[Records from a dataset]
....................

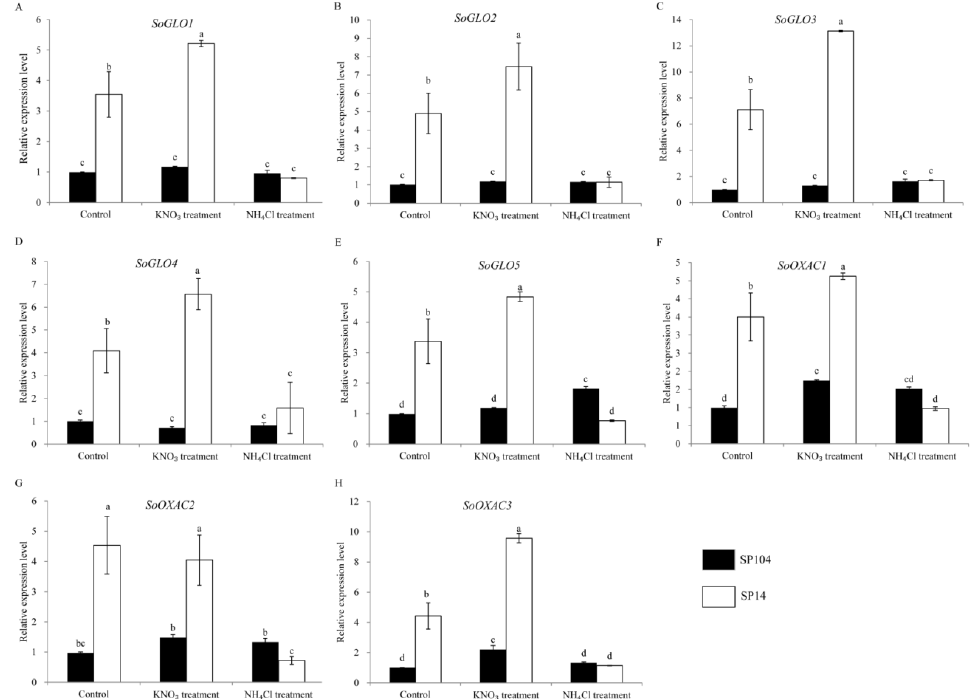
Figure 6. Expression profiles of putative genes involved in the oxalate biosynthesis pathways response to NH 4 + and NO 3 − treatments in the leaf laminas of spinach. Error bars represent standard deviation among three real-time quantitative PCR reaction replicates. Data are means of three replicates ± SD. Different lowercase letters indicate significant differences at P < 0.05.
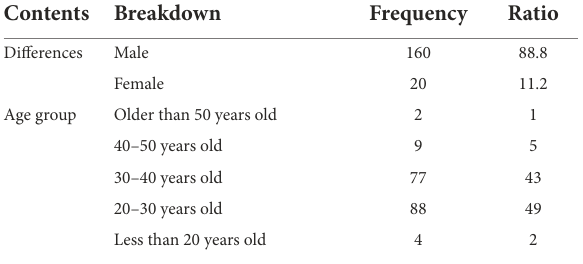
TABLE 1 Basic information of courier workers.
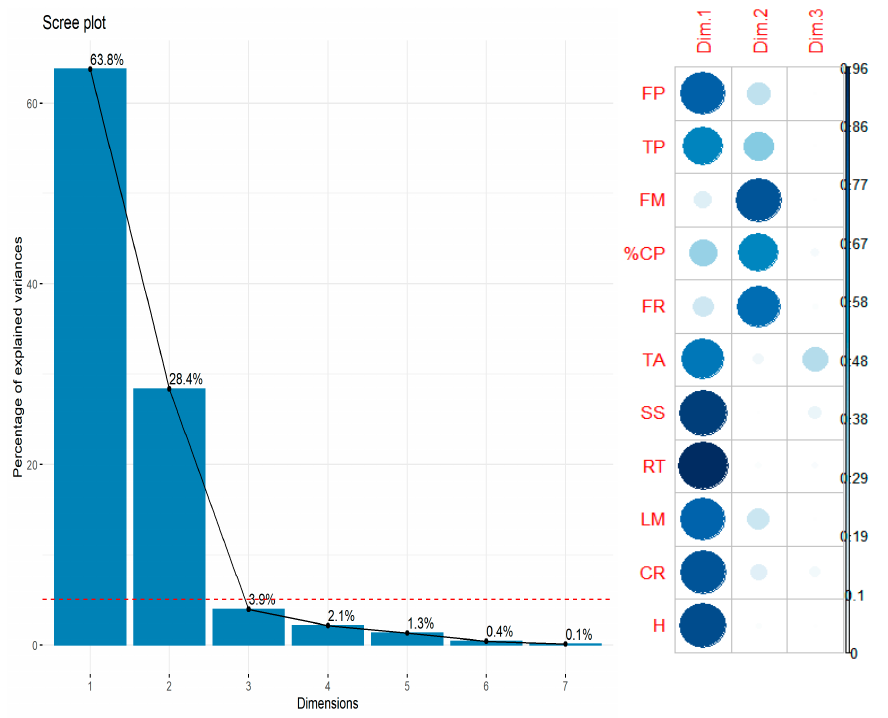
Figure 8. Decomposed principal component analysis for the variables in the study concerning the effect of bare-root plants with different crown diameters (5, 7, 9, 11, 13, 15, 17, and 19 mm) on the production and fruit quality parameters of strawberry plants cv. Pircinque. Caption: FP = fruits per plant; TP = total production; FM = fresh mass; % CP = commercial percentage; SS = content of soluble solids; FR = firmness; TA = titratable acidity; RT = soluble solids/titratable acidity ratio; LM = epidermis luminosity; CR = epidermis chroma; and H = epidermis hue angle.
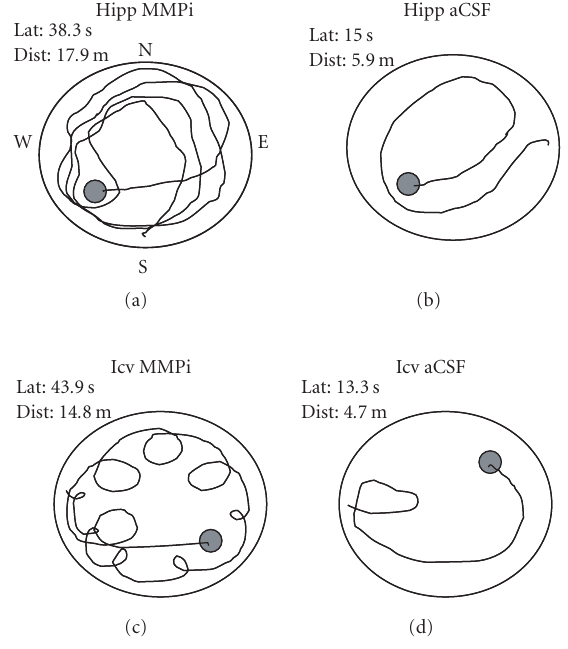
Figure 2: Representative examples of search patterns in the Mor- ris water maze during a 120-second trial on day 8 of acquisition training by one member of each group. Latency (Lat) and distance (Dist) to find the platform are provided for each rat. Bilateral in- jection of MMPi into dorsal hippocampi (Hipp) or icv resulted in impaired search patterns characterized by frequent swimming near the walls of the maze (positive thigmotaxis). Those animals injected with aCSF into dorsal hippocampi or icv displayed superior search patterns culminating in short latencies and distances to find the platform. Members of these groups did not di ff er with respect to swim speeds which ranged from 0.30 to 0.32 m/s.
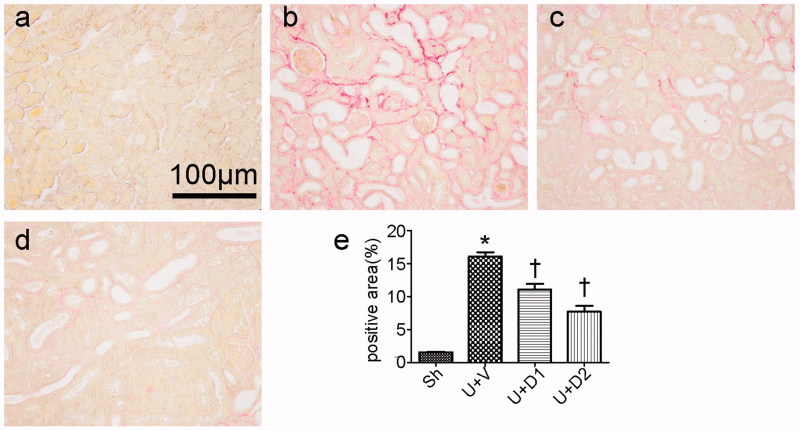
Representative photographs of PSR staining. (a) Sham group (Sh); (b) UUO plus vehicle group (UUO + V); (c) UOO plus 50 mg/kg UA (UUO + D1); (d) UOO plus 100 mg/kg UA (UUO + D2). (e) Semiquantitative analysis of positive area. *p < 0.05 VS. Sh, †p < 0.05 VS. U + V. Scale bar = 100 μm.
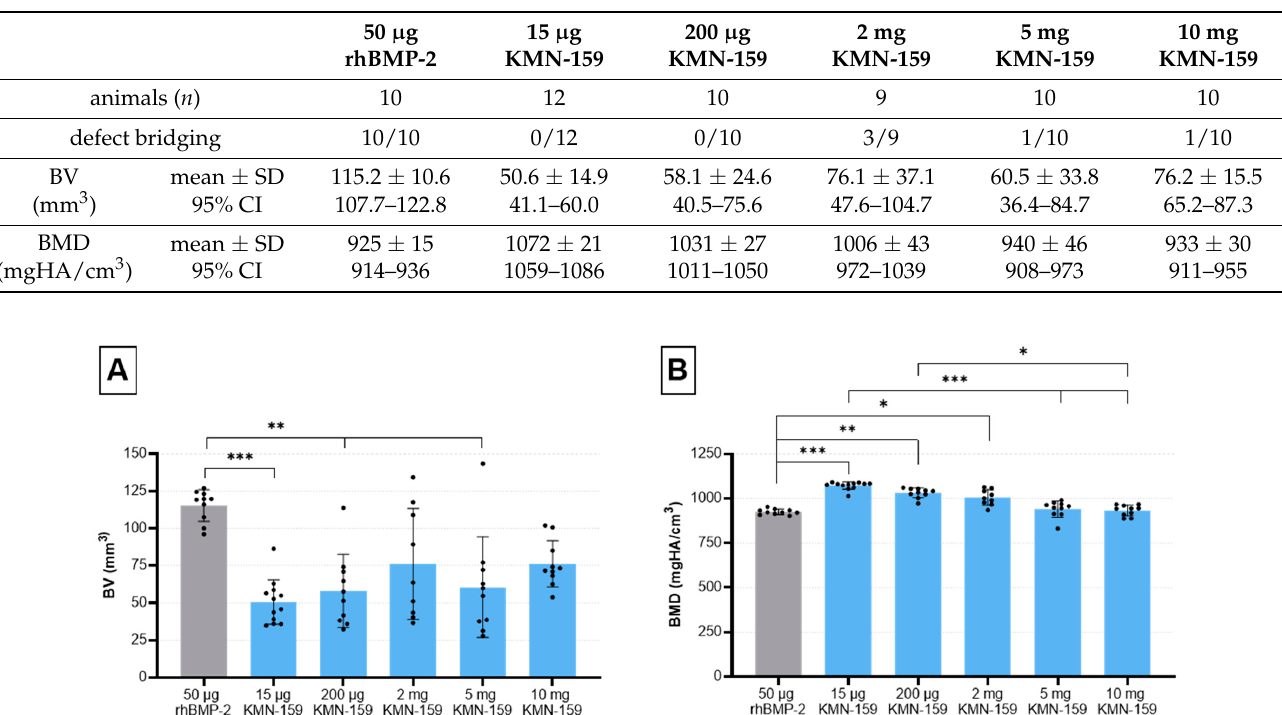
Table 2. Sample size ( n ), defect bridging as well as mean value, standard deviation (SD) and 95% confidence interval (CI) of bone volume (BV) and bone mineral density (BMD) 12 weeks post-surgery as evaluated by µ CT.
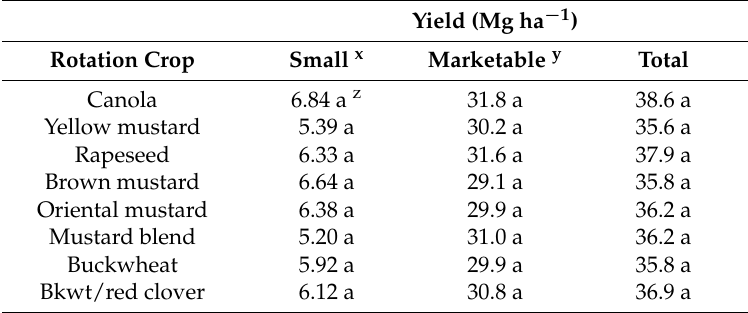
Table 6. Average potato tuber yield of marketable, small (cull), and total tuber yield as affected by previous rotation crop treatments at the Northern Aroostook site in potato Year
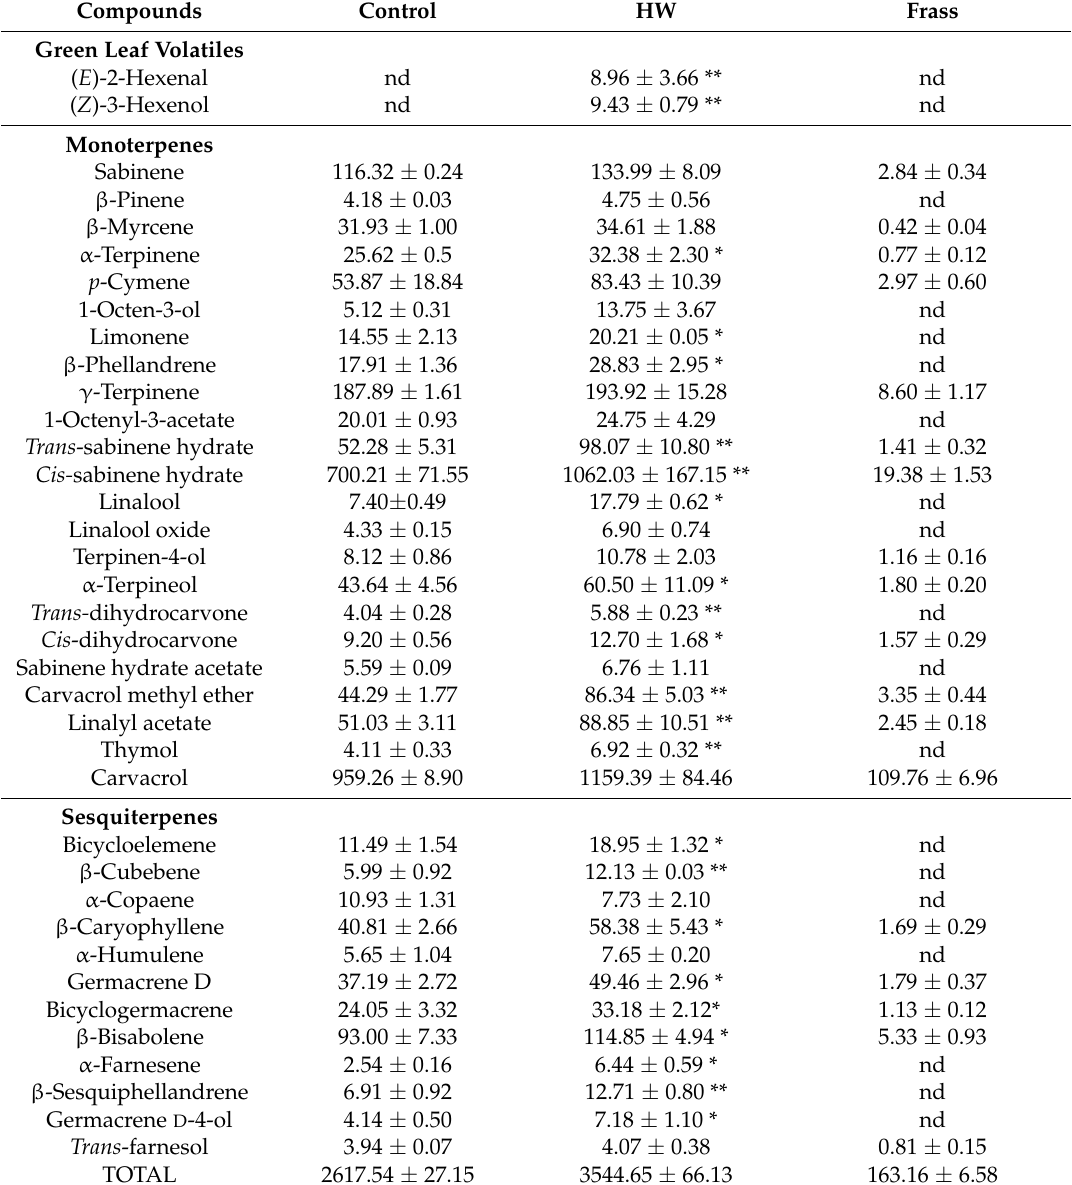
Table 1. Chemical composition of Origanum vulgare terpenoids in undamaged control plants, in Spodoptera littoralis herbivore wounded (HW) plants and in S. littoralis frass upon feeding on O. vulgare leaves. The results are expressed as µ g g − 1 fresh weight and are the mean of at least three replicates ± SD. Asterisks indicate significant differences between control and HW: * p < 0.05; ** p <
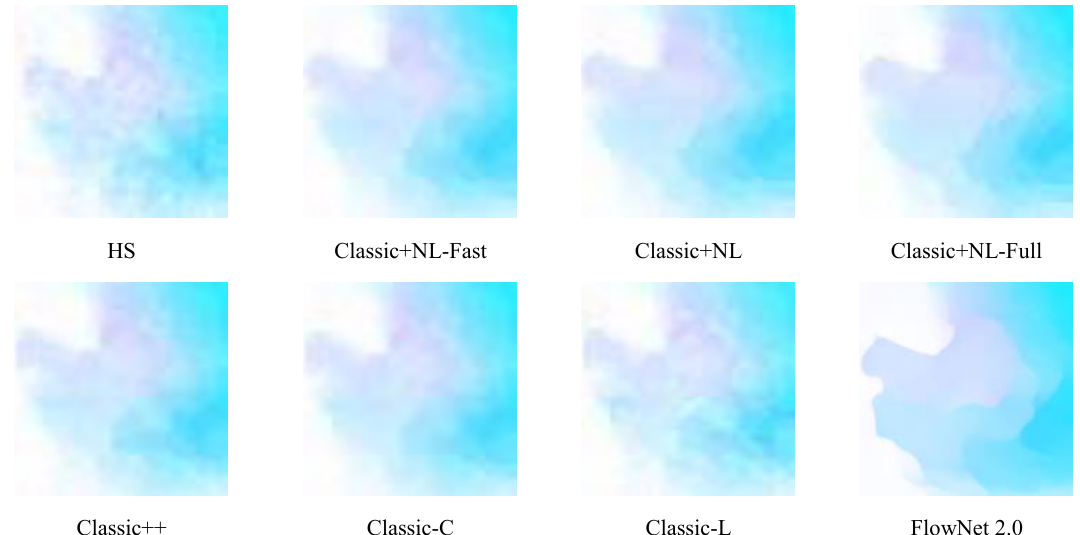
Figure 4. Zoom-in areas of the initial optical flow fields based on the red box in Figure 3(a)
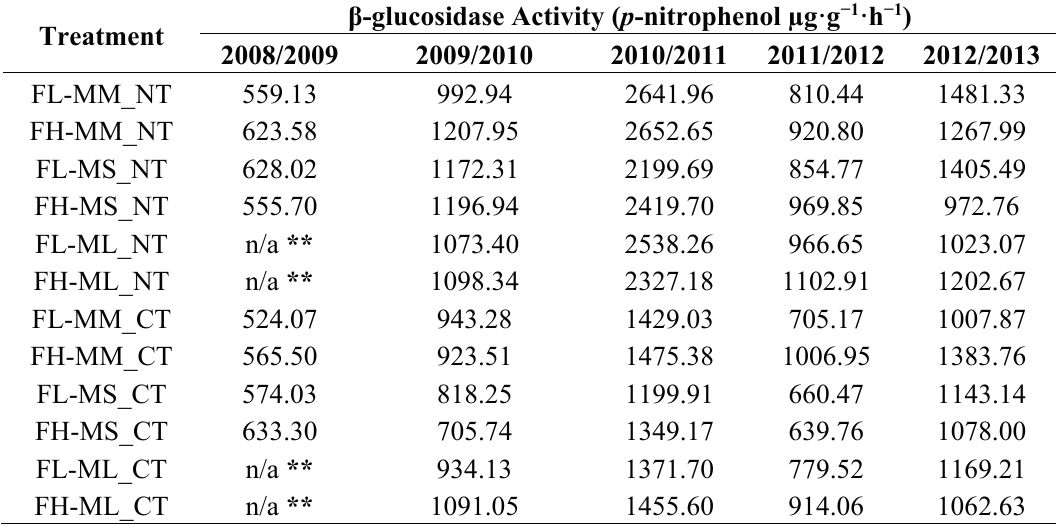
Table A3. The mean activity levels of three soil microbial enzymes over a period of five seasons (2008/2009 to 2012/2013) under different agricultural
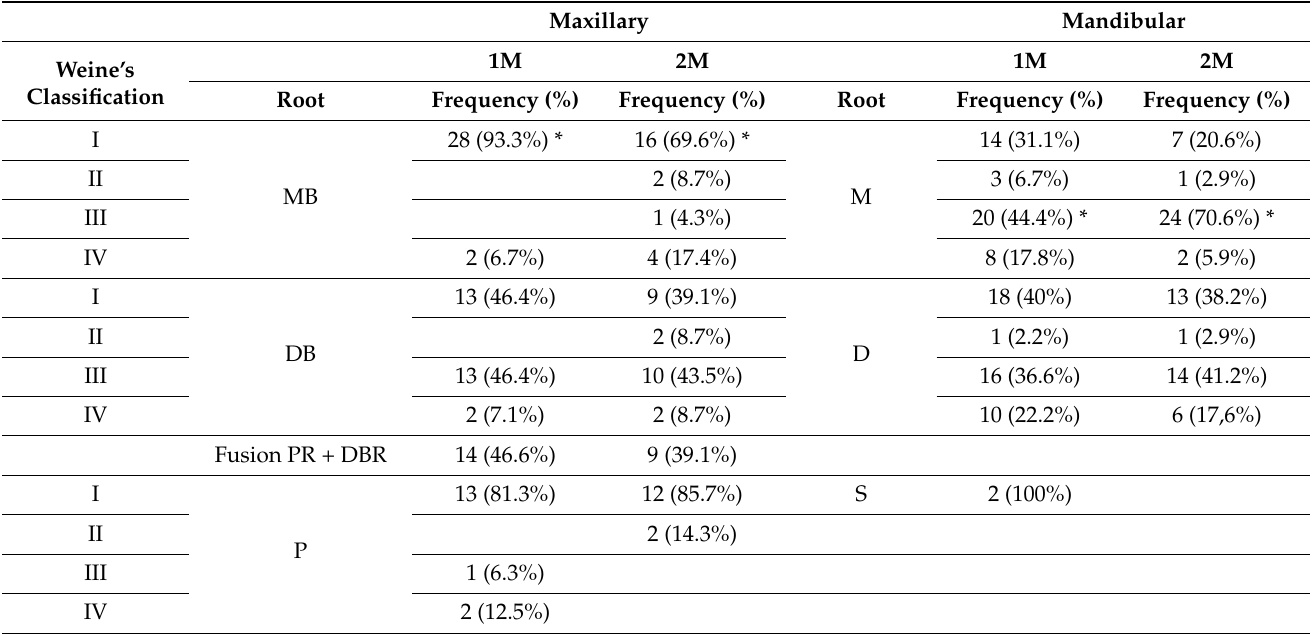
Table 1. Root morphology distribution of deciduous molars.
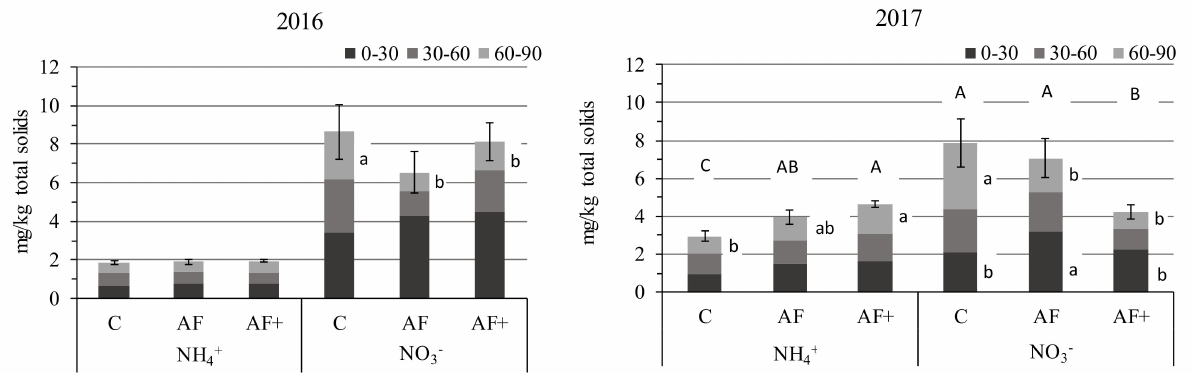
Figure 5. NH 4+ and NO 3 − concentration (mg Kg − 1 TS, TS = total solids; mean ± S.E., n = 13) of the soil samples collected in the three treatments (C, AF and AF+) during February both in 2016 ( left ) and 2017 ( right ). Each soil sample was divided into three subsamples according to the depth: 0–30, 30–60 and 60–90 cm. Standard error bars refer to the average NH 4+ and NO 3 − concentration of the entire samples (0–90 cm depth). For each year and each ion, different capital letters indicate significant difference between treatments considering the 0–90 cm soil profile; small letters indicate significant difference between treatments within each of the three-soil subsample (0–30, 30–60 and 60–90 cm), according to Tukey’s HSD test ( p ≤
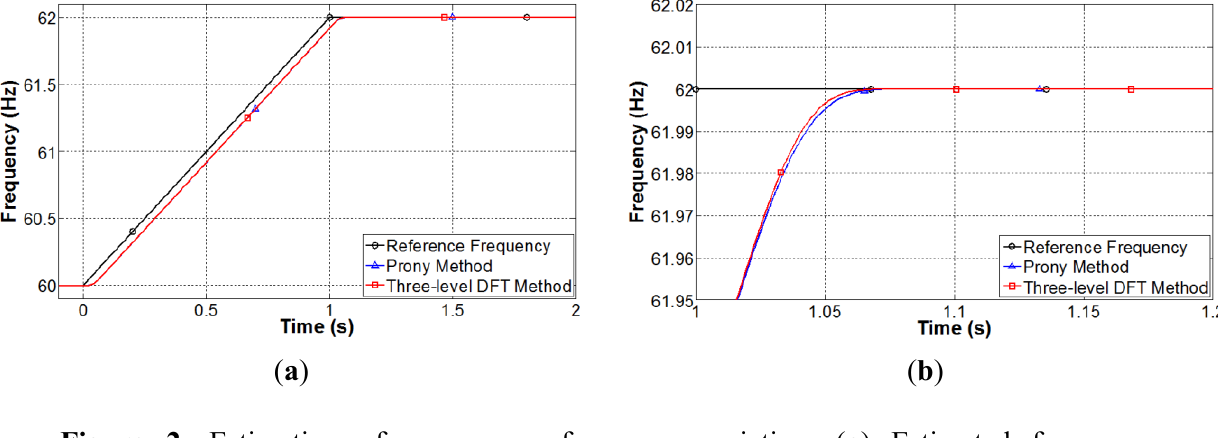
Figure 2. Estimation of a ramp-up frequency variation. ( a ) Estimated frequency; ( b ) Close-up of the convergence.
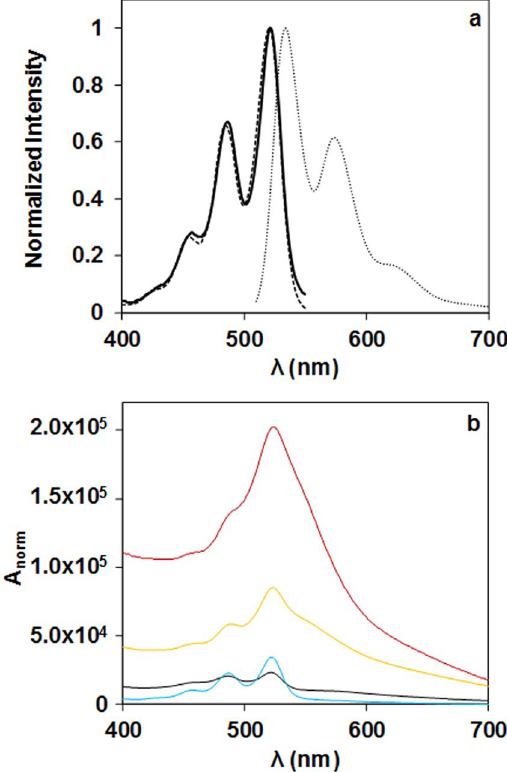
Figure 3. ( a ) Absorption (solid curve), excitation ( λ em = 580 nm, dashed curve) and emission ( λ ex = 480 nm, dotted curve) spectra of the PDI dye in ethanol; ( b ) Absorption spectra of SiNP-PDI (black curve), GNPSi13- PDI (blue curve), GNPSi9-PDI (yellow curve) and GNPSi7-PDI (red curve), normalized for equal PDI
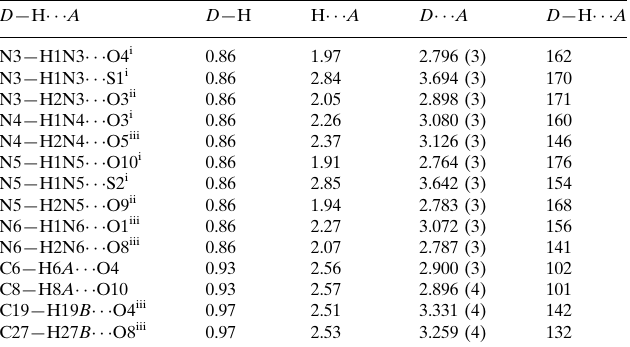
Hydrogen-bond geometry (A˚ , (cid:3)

....................

#### Problem:
Above, find the line holding "Table 1. Chemical" and the line holding "Figure 2. Estimation". Print exactly those two lines and every line between them, but no pictures.

#### Answer:
Table 1. Chemical composition of Origanum vulgare terpenoids in undamaged control plants, in Spodoptera littoralis herbivore wounded (HW) plants and in S. littoralis frass upon feeding on O. vulgare leaves. The results are expressed as µ g g − 1 fresh weight and are the mean of at least three replicates ± SD. Asterisks indicate significant differences between control and HW: * p < 0.05; ** p <
Figure 4. Zoom-in areas of the initial optical flow fields based on the red box in Figure 3(a)
Table A3. The mean activity levels of three soil microbial enzymes over a period of five seasons (2008/2009 to 2012/2013) under different agricultural
Table 1. Root morphology distribution of deciduous molars.
Figure 5. NH 4+ and NO 3 − concentration (mg Kg − 1 TS, TS = total solids; mean ± S.E., n = 13) of the soil samples collected in the three treatments (C, AF and AF+) during February both in 2016 ( left ) and 2017 ( right ). Each soil sample was divided into three subsamples according to the depth: 0–30, 30–60 and 60–90 cm. Standard error bars refer to the average NH 4+ and NO 3 − concentration of the entire samples (0–90 cm depth). For each year and each ion, different capital letters indicate significant difference between treatments considering the 0–90 cm soil profile; small letters indicate significant difference between treatments within each of the three-soil subsample (0–30, 30–60 and 60–90 cm), according to Tukey’s HSD test ( p ≤
Figure 2. Estimation of a ramp-up frequency variation. ( a ) Estimated frequency; ( b ) Close-up of the convergence.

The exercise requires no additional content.